“What is one to understand? I ask you that?” said Lory, turning towards her almost fiercely.

“What do you want to understand, monsieur?” asked Denise, quietly.

“Mon Dieu—you!”

“Me!”

“Yes. I cannot understand you at all. You ask my advice, and then you act contrary to it. You write me a letter, and you forbid me to open it. Ah! I was a fool to send that letter back. I have often thought so since—”

Denise was looking gravely at him with an expression in her eyes which made him stop, and laugh, and contradict himself suddenly.

“You are quite right, mademoiselle, I was not a fool to send it back. It was the only thing I could do; and yet I almost thought, just now, that you were not glad that I had done so.”
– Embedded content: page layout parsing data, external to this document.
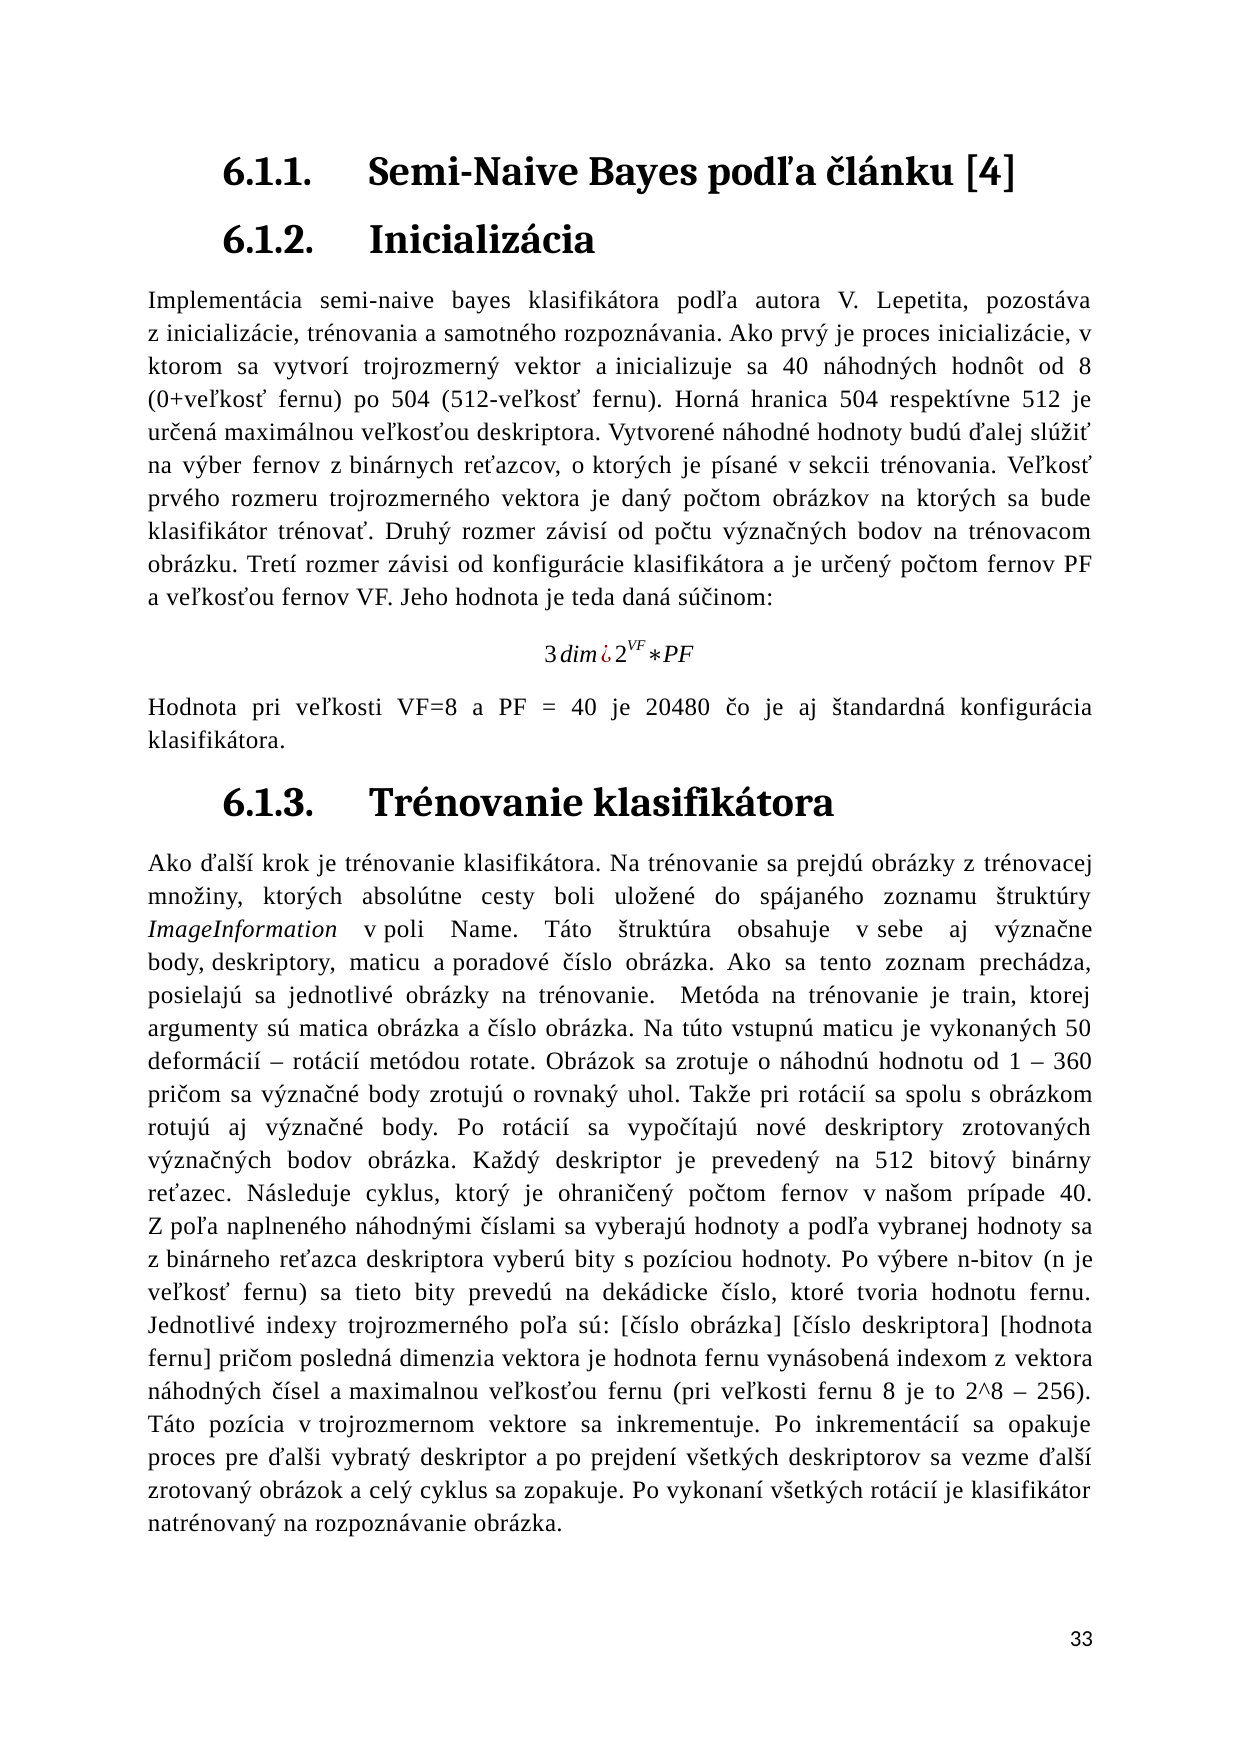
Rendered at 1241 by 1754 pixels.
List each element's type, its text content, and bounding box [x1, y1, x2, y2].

text Semi-Naive Bayes podľa článku [4] [223, 148, 1093, 196]
text Hodnota pri veľkosti VF=8 a PF = 40 je 20480 čo je aj štandardná konfigurácia klasifikátora. [148, 692, 1093, 754]
text Implementácia semi-naive bayes klasifikátora podľa autora V. Lepetita, pozostáva z inicializácie, trénovania a samotného rozpoznávania. Ako prvý je proces inicializácie, v ktorom sa vytvorí trojrozmerný vektor a inicializuje sa 40 náhodných hodnôt od 8 (0+veľkosť fernu) po 504 (512-veľkosť fernu). Horná hranica 504 respektívne 512 je určená maximálnou veľkosťou deskriptora. Vytvorené náhodné hodnoty budú ďalej slúžiť na výber fernov z binárnych reťazcov, o ktorých je písané v sekcii trénovania. Veľkosť prvého rozmeru trojrozmerného vektora je daný počtom obrázkov na ktorých sa bude klasifikátor trénovať. Druhý rozmer závisí od počtu význačných bodov na trénovacom obrázku. Tretí rozmer závisi od konfigurácie klasifikátora a je určený počtom fernov PF a veľkosťou fernov VF. Jeho hodnota je teda daná súčinom: [148, 285, 1093, 611]
text Ako ďalší krok je trénovanie klasifikátora. Na trénovanie sa prejdú obrázky z trénovacej množiny, ktorých absolútne cesty boli uložené do spájaného zoznamu štruktúry ImageInformation v poli Name. Táto štruktúra obsahuje v sebe aj význačne body, deskriptory, maticu a poradové číslo obrázka. Ako sa tento zoznam prechádza, posielajú sa jednotlivé obrázky na trénovanie. Metóda na trénovanie je train, ktorej argumenty sú matica obrázka a číslo obrázka. Na túto vstupnú maticu je vykonaných 50 deformácií – rotácií metódou rotate. Obrázok sa zrotuje o náhodnú hodnotu od 1 – 360 pričom sa význačné body zrotujú o rovnaký uhol. Takže pri rotácií sa spolu s obrázkom rotujú aj význačné body. Po rotácií sa vypočítajú nové deskriptory zrotovaných význačných bodov obrázka. Každý deskriptor je prevedený na 512 bitový binárny reťazec. Následuje cyklus, ktorý je ohraničený počtom fernov v našom prípade 40. Z poľa naplneného náhodnými číslami sa vyberajú hodnoty a podľa vybranej hodnoty sa z binárneho reťazca deskriptora vyberú bity s pozíciou hodnoty. Po výbere n-bitov (n je veľkosť fernu) sa tieto bity prevedú na dekádicke číslo, ktoré tvoria hodnotu fernu. Jednotlivé indexy trojrozmerného poľa sú: [číslo obrázka] [číslo deskriptora] [hodnota fernu] pričom posledná dimenzia vektora je hodnota fernu vynásobená indexom z vektora náhodných čísel a maximalnou veľkosťou fernu (pri veľkosti fernu 8 je to 2^8 – 256). Táto pozícia v trojrozmernom vektore sa inkrementuje. Po inkrementácií sa opakuje proces pre ďalši vybratý deskriptor a po prejdení všetkých deskriptorov sa vezme ďalší zrotovaný obrázok a celý cyklus sa zopakuje. Po vykonaní všetkých rotácií je klasifikátor natrénovaný na rozpoznávanie obrázka. [148, 848, 1093, 1537]
text Inicializácia [223, 216, 1093, 264]
text Trénovanie klasifikátora [223, 779, 1093, 827]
“Then you thought quite wrong,” said Denise, sharply, with a gleam of anger in her eyes. “You think that it is only I who am difficult to understand. You are no easier. They say in Balagna that, if you liked, you could be a sort of king in Northern Corsica, and I am quite sure you have the manners of one.”

“Thank you, mademoiselle,” he said with a laugh.

“Oh—I do not mean the agreeable side of the character. I meant that you are rather given to ordering people about. You send an incompetent and stupid little priest to take us by the hand, and lead us out of the Casa Perucca like two school-children, without so much as a word of explanation.”